:: EXERCISE INPUT
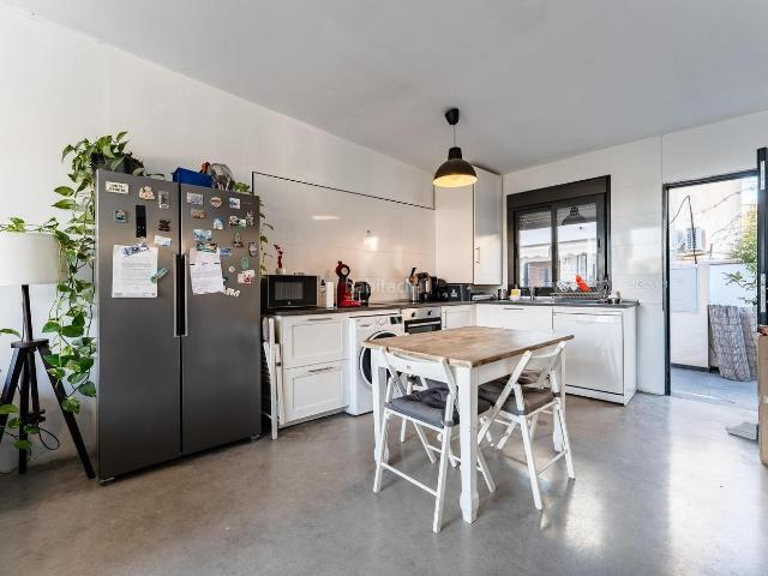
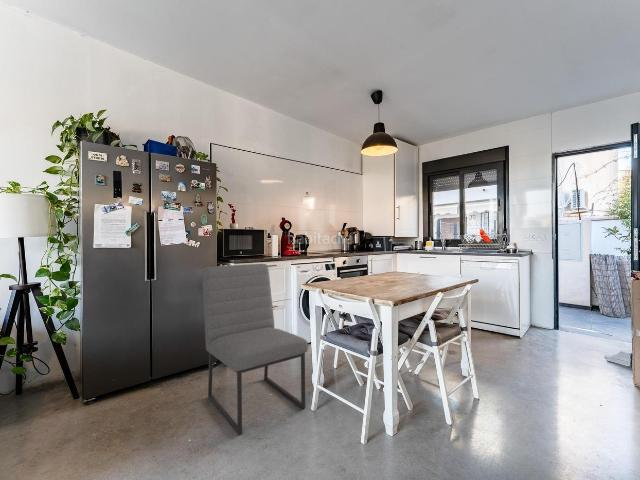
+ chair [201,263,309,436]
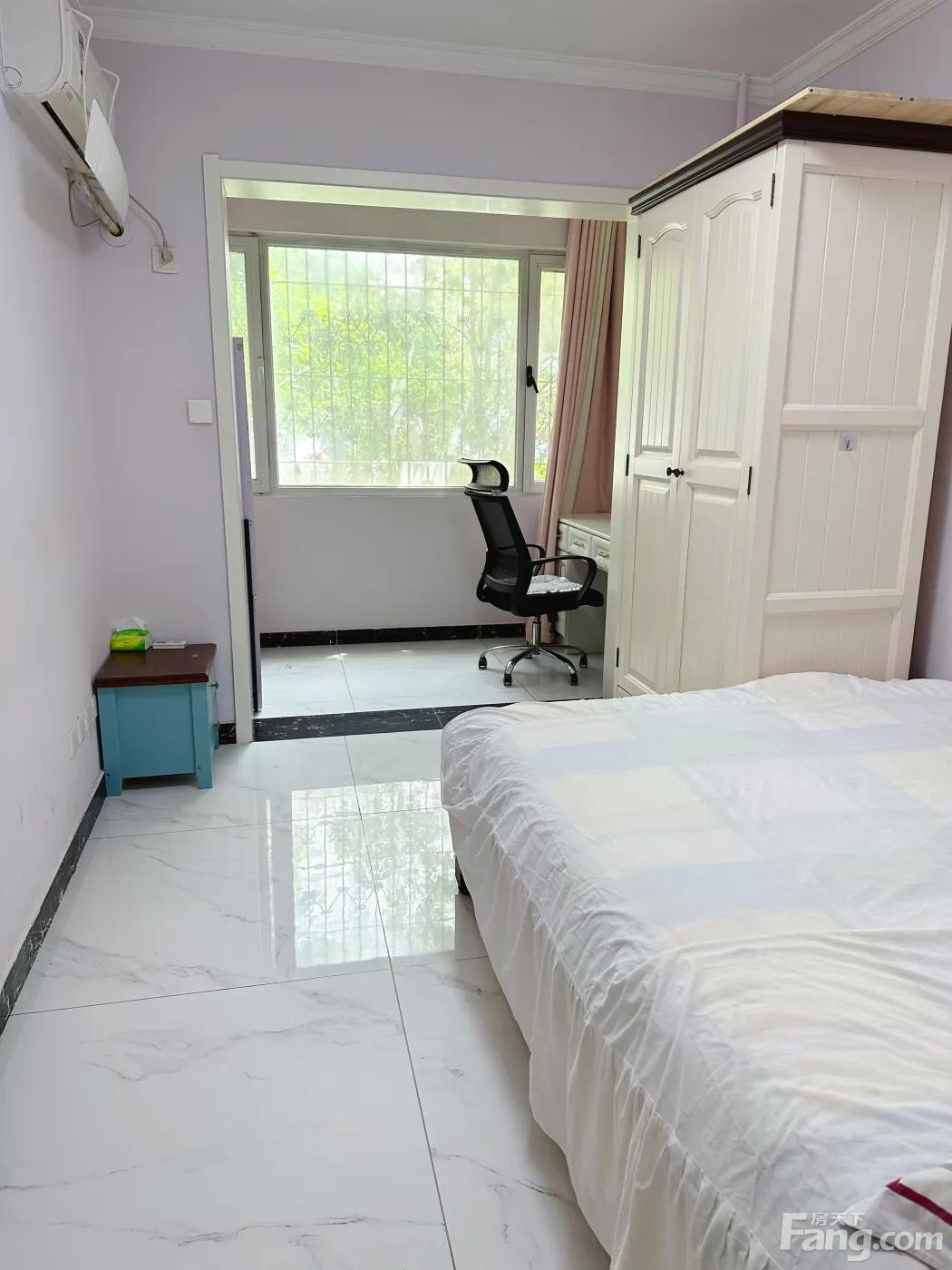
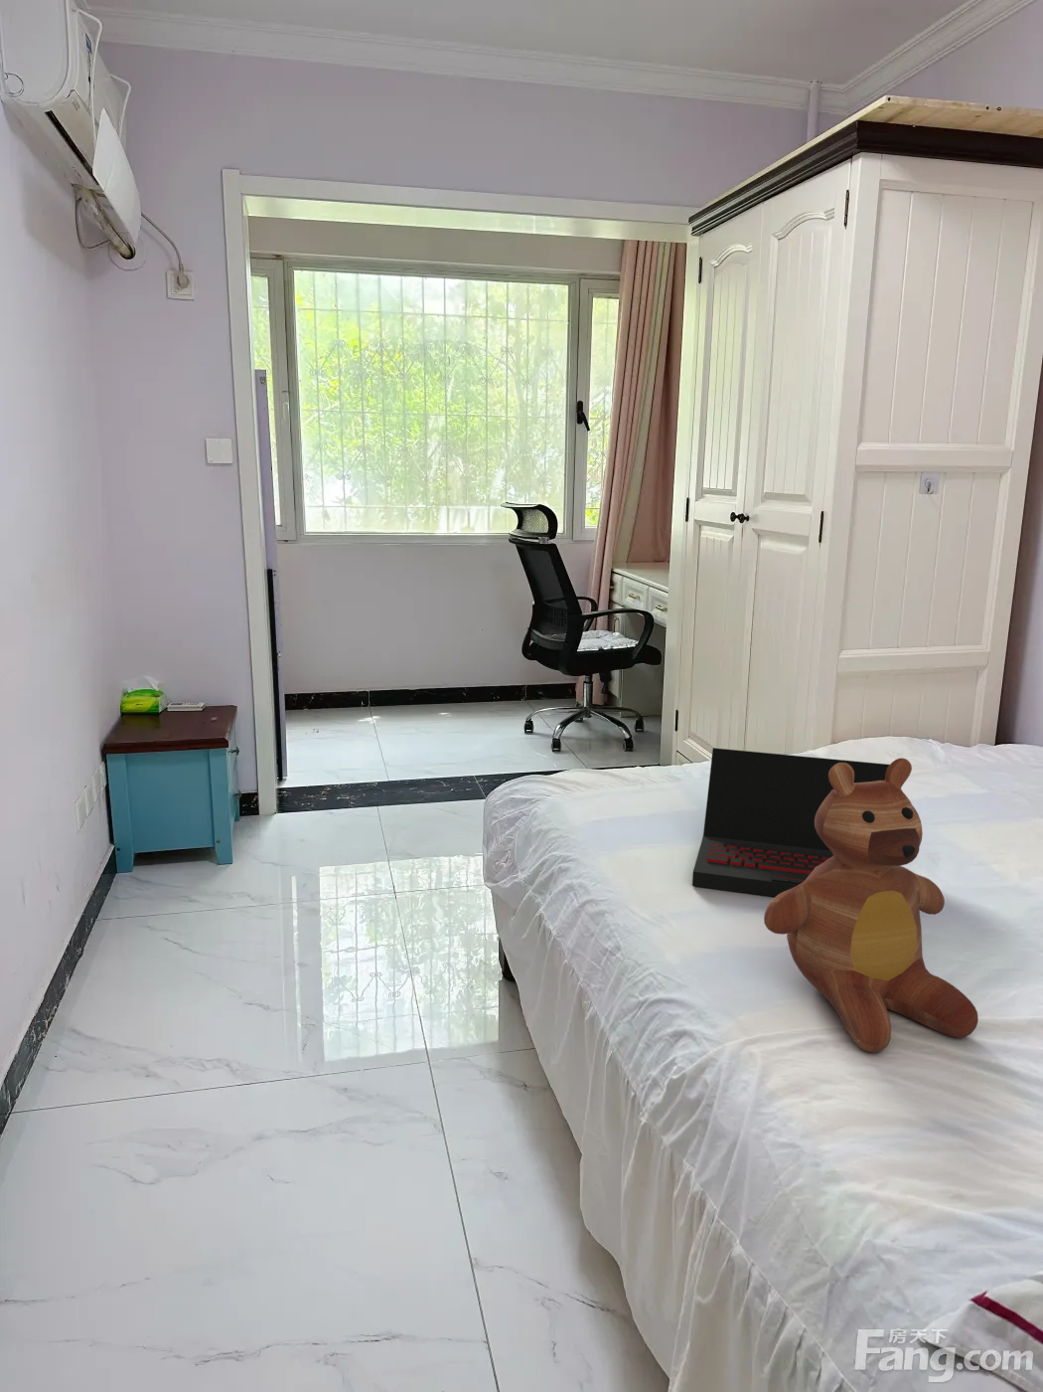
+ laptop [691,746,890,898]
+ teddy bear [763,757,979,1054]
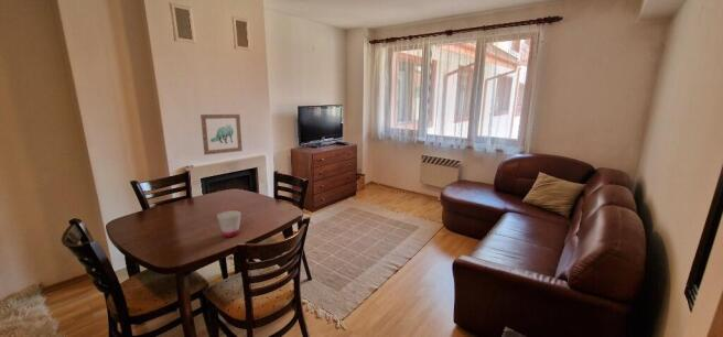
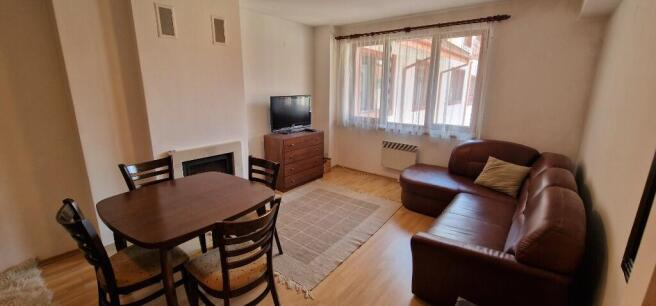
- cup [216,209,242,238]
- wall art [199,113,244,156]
::::
Only the pictures are to be excluded; all other parts of the records above are to be given exactly.

## SOLUTION FOR THIS TASK
+ chair [201,263,309,436]
+ laptop [691,746,890,898]
+ teddy bear [763,757,979,1054]
- cup [216,209,242,238]
- wall art [199,113,244,156]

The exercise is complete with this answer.